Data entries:
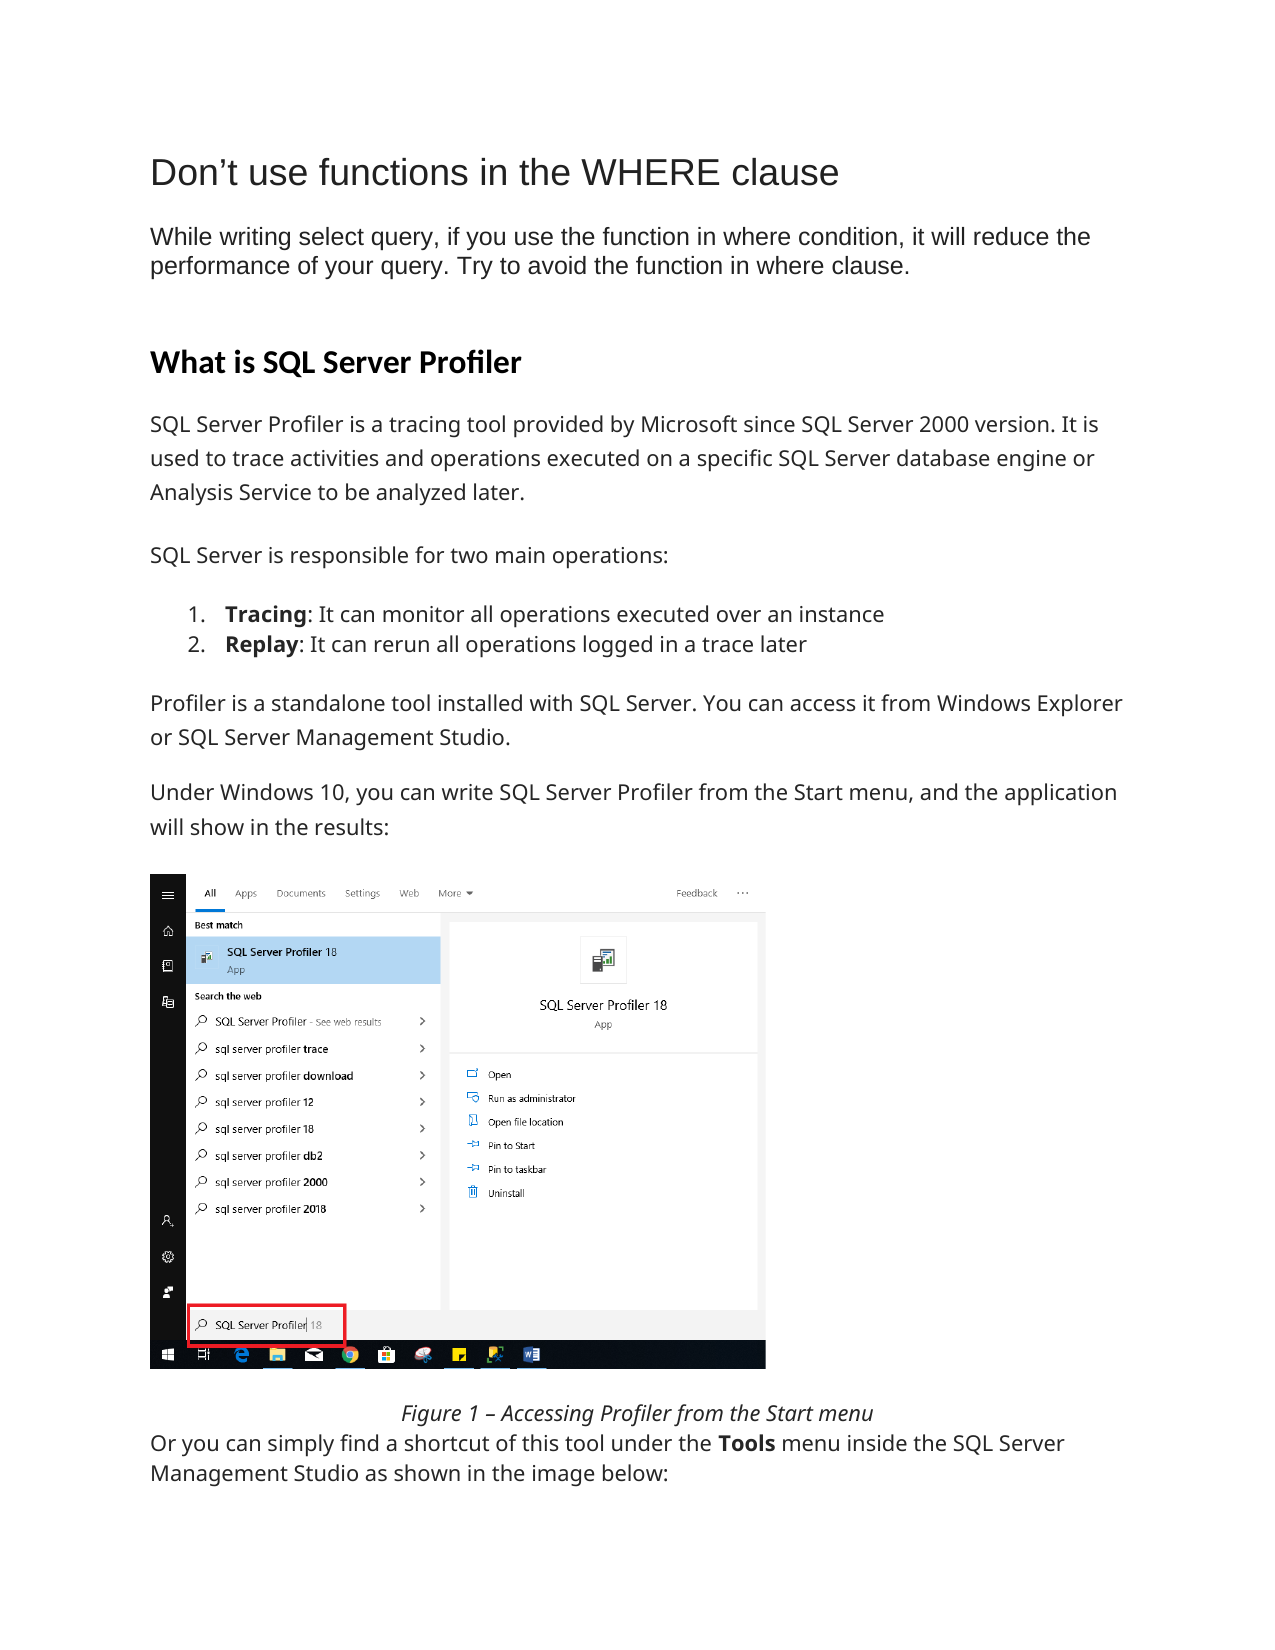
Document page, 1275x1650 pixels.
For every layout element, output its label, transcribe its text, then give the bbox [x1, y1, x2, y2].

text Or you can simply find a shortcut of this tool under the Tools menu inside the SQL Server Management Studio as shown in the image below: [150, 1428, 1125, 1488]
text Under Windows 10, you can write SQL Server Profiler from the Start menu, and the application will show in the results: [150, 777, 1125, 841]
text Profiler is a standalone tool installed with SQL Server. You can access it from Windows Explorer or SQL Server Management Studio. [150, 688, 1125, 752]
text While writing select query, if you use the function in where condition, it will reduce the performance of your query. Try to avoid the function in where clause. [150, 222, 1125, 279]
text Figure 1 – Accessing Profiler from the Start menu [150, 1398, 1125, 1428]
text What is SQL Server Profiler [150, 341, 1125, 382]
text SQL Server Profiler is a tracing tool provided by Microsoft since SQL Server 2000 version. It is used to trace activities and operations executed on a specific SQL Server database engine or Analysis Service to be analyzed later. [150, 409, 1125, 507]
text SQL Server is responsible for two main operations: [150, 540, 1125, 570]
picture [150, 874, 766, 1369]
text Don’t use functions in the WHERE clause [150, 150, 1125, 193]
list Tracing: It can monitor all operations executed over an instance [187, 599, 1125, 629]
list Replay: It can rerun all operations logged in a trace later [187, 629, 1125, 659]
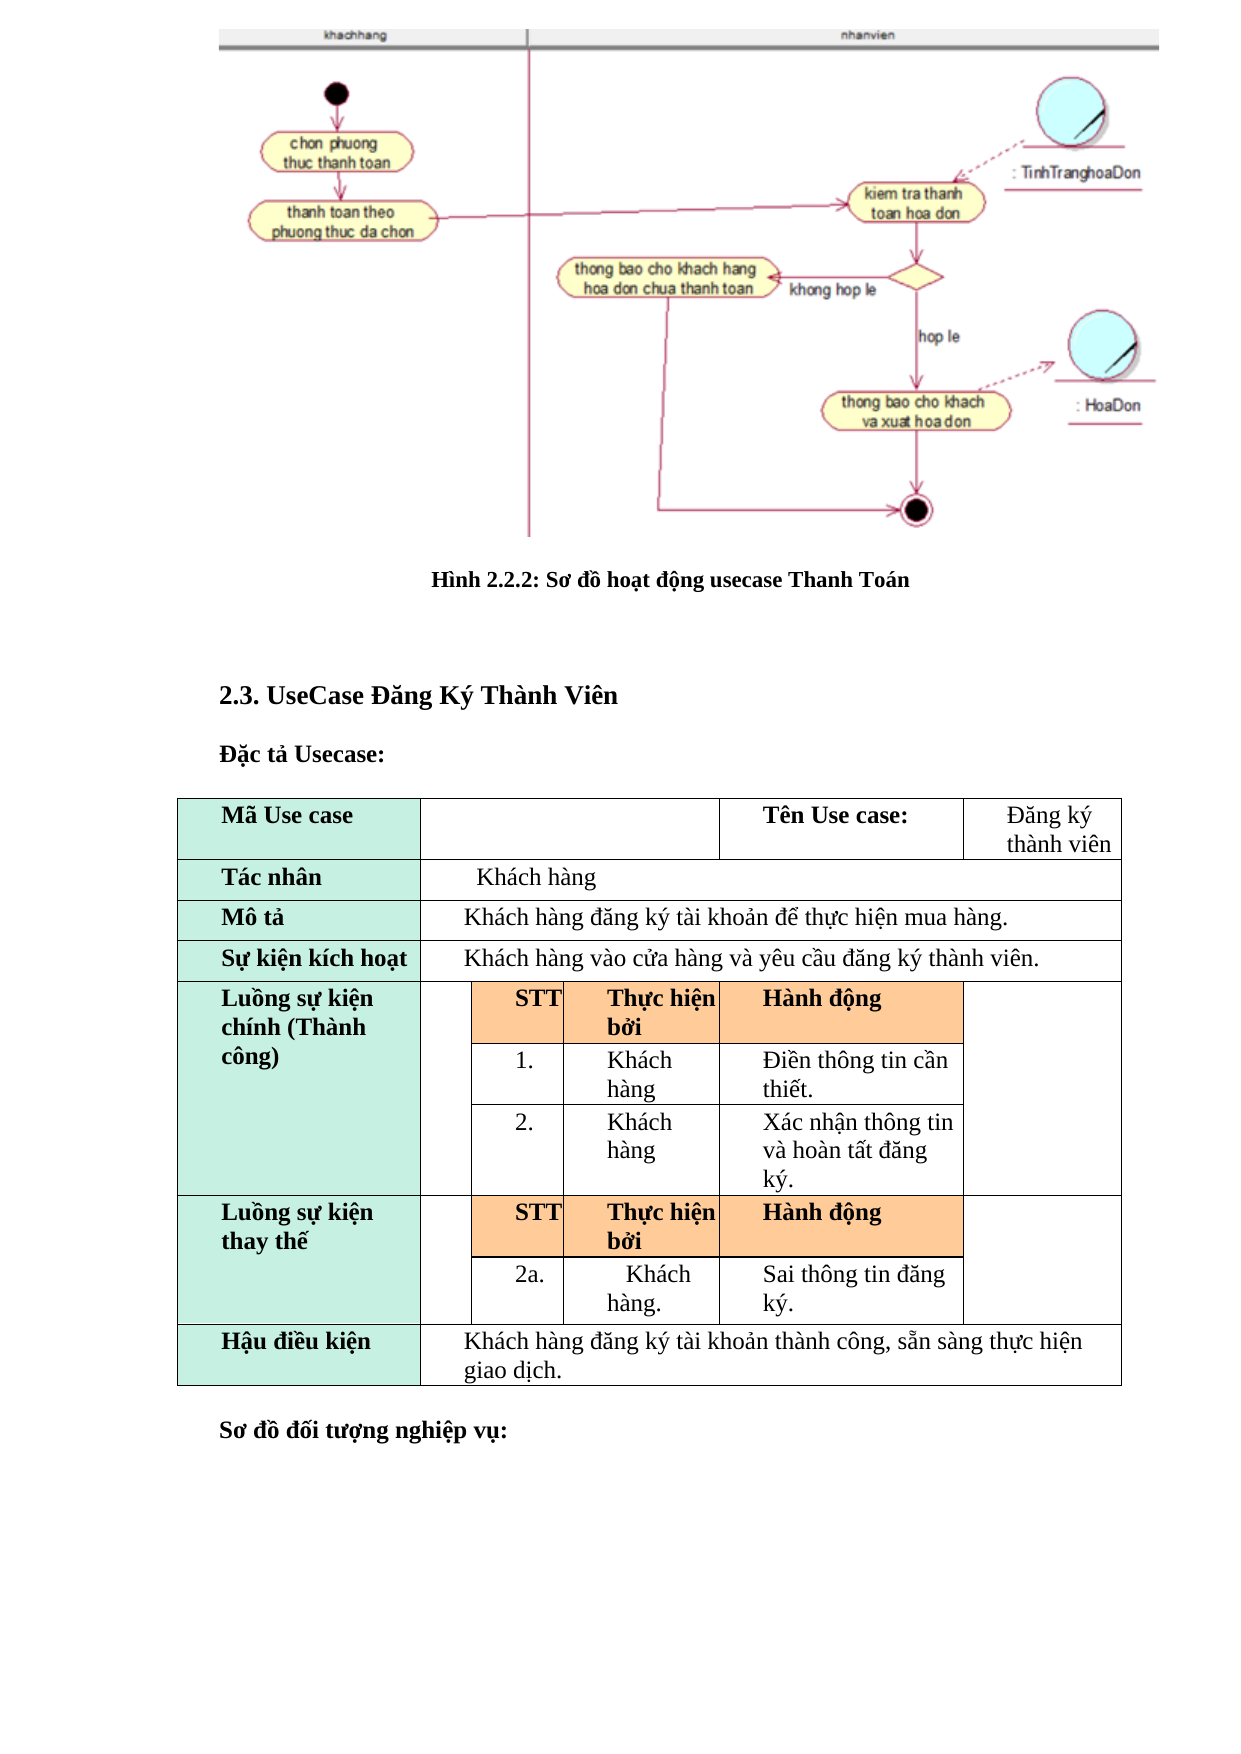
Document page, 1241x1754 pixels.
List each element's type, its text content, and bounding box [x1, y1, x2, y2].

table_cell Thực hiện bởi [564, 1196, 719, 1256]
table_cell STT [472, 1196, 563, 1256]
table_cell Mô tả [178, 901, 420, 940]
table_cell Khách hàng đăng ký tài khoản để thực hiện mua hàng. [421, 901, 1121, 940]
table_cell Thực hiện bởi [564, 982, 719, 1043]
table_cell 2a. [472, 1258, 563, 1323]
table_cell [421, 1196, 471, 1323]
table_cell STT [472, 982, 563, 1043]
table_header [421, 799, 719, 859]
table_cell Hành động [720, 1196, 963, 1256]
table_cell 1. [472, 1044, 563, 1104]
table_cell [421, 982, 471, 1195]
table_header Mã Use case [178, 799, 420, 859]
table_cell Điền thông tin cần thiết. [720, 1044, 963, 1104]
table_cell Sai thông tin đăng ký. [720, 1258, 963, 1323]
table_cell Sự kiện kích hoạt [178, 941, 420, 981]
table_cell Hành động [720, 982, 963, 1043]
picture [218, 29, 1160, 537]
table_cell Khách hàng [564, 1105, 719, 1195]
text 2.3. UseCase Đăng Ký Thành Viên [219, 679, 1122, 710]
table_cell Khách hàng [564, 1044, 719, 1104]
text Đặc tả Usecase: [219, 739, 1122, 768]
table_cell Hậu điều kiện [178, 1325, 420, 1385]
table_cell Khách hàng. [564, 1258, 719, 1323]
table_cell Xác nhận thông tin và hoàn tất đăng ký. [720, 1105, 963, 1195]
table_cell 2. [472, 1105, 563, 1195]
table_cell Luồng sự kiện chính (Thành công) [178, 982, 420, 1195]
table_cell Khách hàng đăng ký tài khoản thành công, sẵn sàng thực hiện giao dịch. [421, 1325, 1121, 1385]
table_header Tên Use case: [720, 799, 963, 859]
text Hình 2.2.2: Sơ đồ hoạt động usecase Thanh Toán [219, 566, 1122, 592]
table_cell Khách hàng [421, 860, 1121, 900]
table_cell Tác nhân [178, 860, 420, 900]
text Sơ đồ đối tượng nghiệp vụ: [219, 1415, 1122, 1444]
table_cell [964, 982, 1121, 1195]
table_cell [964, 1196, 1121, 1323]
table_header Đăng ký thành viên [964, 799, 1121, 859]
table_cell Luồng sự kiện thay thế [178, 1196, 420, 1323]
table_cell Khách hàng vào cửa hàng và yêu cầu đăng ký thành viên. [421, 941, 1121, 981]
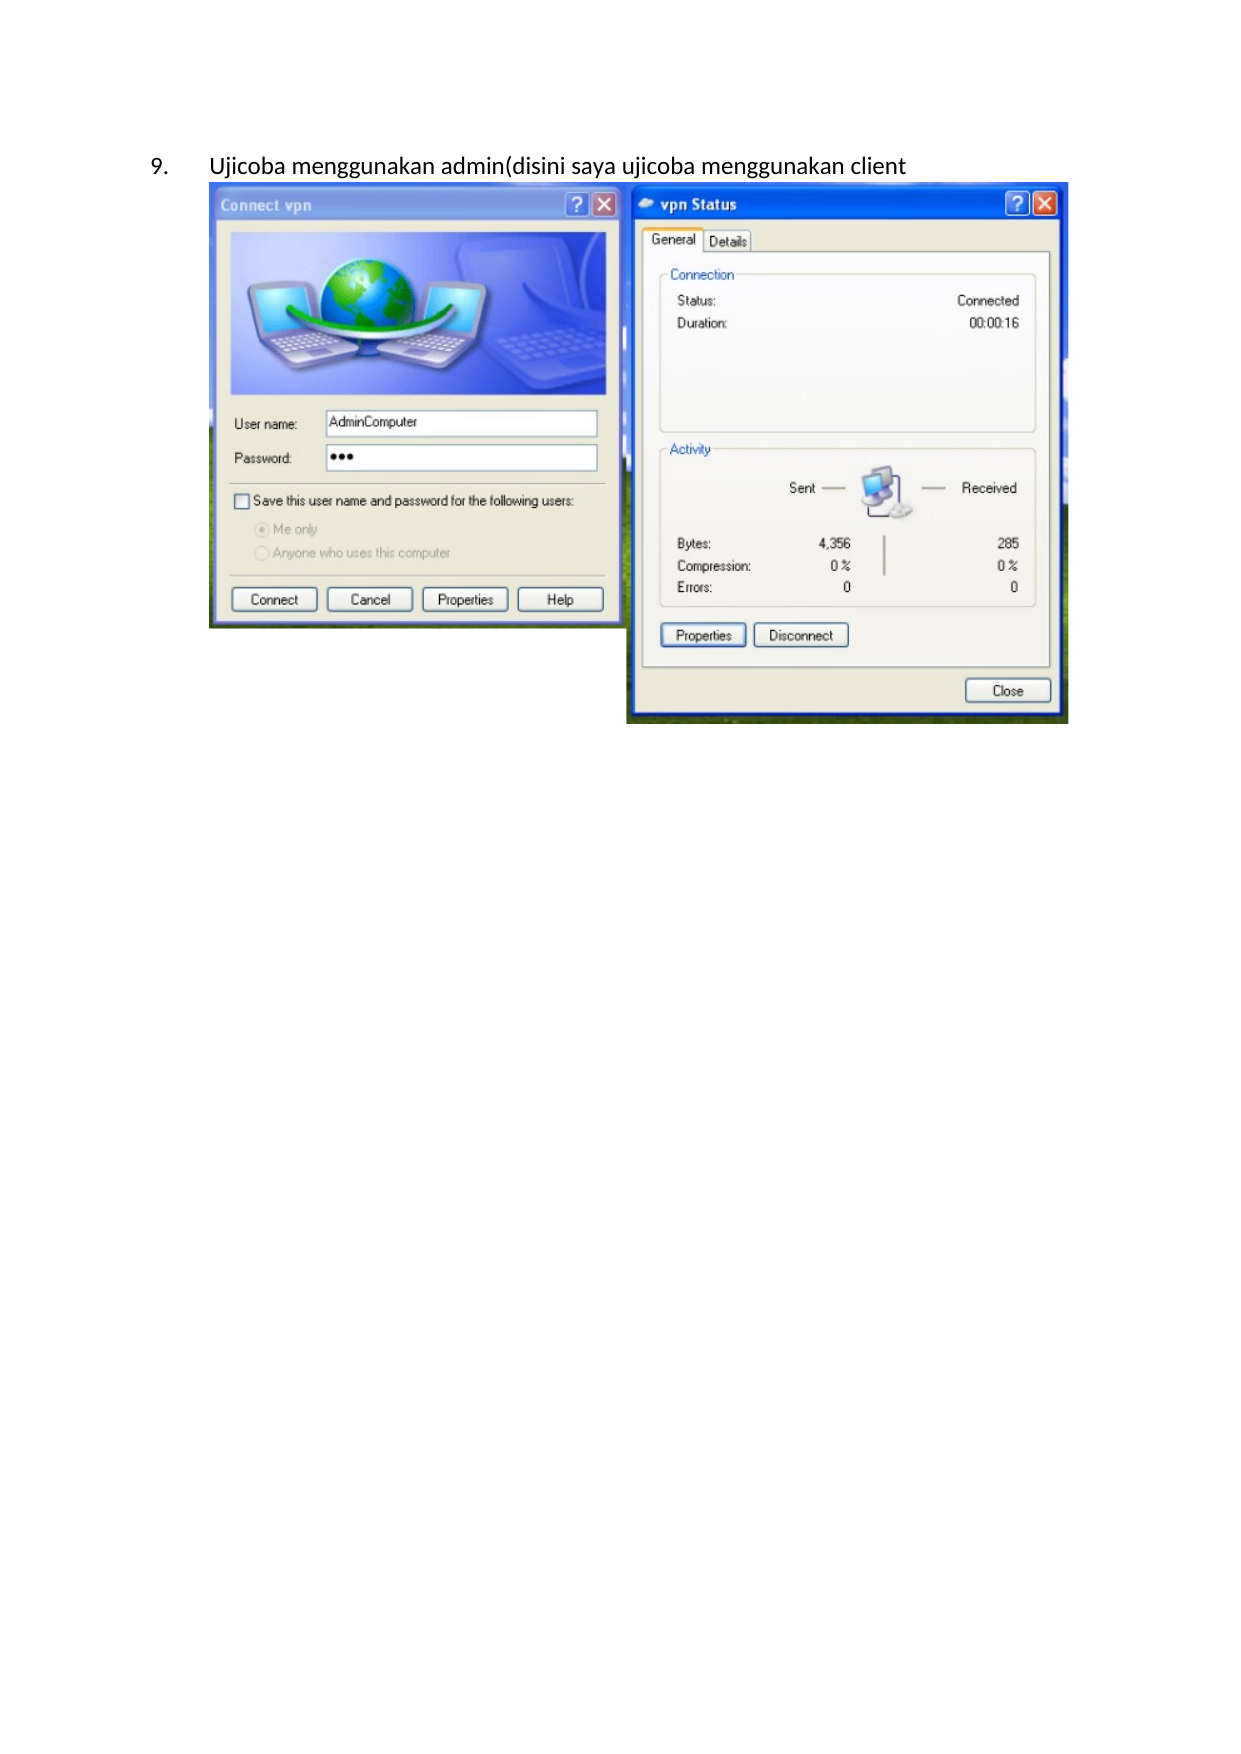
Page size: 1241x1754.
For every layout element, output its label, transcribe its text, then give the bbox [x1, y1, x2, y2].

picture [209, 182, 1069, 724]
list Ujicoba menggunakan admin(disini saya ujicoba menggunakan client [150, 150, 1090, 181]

JOB ITEM: Without copying any picture, write out the entries exactly.

ANSWER BOX:
Document page, 1275x1650 pixels.
For every layout element, output its label, transcribe its text, then give the bbox [x1, y1, x2, y2].

text Or you can simply find a shortcut of this tool under the Tools menu inside the SQL Server Management Studio as shown in the image below: [150, 1428, 1125, 1488]
text Under Windows 10, you can write SQL Server Profiler from the Start menu, and the application will show in the results: [150, 777, 1125, 841]
text Profiler is a standalone tool installed with SQL Server. You can access it from Windows Explorer or SQL Server Management Studio. [150, 688, 1125, 752]
text While writing select query, if you use the function in where condition, it will reduce the performance of your query. Try to avoid the function in where clause. [150, 222, 1125, 279]
text Figure 1 – Accessing Profiler from the Start menu [150, 1398, 1125, 1428]
text What is SQL Server Profiler [150, 341, 1125, 382]
text SQL Server Profiler is a tracing tool provided by Microsoft since SQL Server 2000 version. It is used to trace activities and operations executed on a specific SQL Server database engine or Analysis Service to be analyzed later. [150, 409, 1125, 507]
text SQL Server is responsible for two main operations: [150, 540, 1125, 570]
picture [150, 874, 766, 1369]
text Don’t use functions in the WHERE clause [150, 150, 1125, 193]
list Tracing: It can monitor all operations executed over an instance [187, 599, 1125, 629]
list Replay: It can rerun all operations logged in a trace later [187, 629, 1125, 659]
Document page, 1241x1754 pixels.
List each element's type, its text content, and bounding box [x1, y1, x2, y2].

table_cell Thực hiện bởi [564, 1196, 719, 1256]
table_cell STT [472, 1196, 563, 1256]
table_cell Mô tả [178, 901, 420, 940]
table_cell Khách hàng đăng ký tài khoản để thực hiện mua hàng. [421, 901, 1121, 940]
table_cell Thực hiện bởi [564, 982, 719, 1043]
table_cell 2a. [472, 1258, 563, 1323]
table_cell [421, 1196, 471, 1323]
table_cell STT [472, 982, 563, 1043]
table_header [421, 799, 719, 859]
table_cell Hành động [720, 1196, 963, 1256]
table_cell 1. [472, 1044, 563, 1104]
table_cell [421, 982, 471, 1195]
table_header Mã Use case [178, 799, 420, 859]
table_cell Điền thông tin cần thiết. [720, 1044, 963, 1104]
table_cell Sai thông tin đăng ký. [720, 1258, 963, 1323]
table_cell Sự kiện kích hoạt [178, 941, 420, 981]
table_cell Hành động [720, 982, 963, 1043]
picture [218, 29, 1160, 537]
table_cell Khách hàng [564, 1105, 719, 1195]
text 2.3. UseCase Đăng Ký Thành Viên [219, 679, 1122, 710]
table_cell Khách hàng [564, 1044, 719, 1104]
text Đặc tả Usecase: [219, 739, 1122, 768]
table_cell Hậu điều kiện [178, 1325, 420, 1385]
table_cell Khách hàng. [564, 1258, 719, 1323]
table_cell Xác nhận thông tin và hoàn tất đăng ký. [720, 1105, 963, 1195]
table_cell 2. [472, 1105, 563, 1195]
table_cell Luồng sự kiện chính (Thành công) [178, 982, 420, 1195]
table_cell Khách hàng đăng ký tài khoản thành công, sẵn sàng thực hiện giao dịch. [421, 1325, 1121, 1385]
table_header Tên Use case: [720, 799, 963, 859]
text Hình 2.2.2: Sơ đồ hoạt động usecase Thanh Toán [219, 566, 1122, 592]
table_cell Khách hàng [421, 860, 1121, 900]
table_cell Tác nhân [178, 860, 420, 900]
text Sơ đồ đối tượng nghiệp vụ: [219, 1415, 1122, 1444]
table_cell [964, 982, 1121, 1195]
table_cell [964, 1196, 1121, 1323]
table_header Đăng ký thành viên [964, 799, 1121, 859]
table_cell Luồng sự kiện thay thế [178, 1196, 420, 1323]
table_cell Khách hàng vào cửa hàng và yêu cầu đăng ký thành viên. [421, 941, 1121, 981]
Page size: 1241x1754.
For every layout element, output its label, transcribe its text, then give the bbox [x1, y1, x2, y2].

picture [209, 182, 1069, 724]
list Ujicoba menggunakan admin(disini saya ujicoba menggunakan client [150, 150, 1090, 181]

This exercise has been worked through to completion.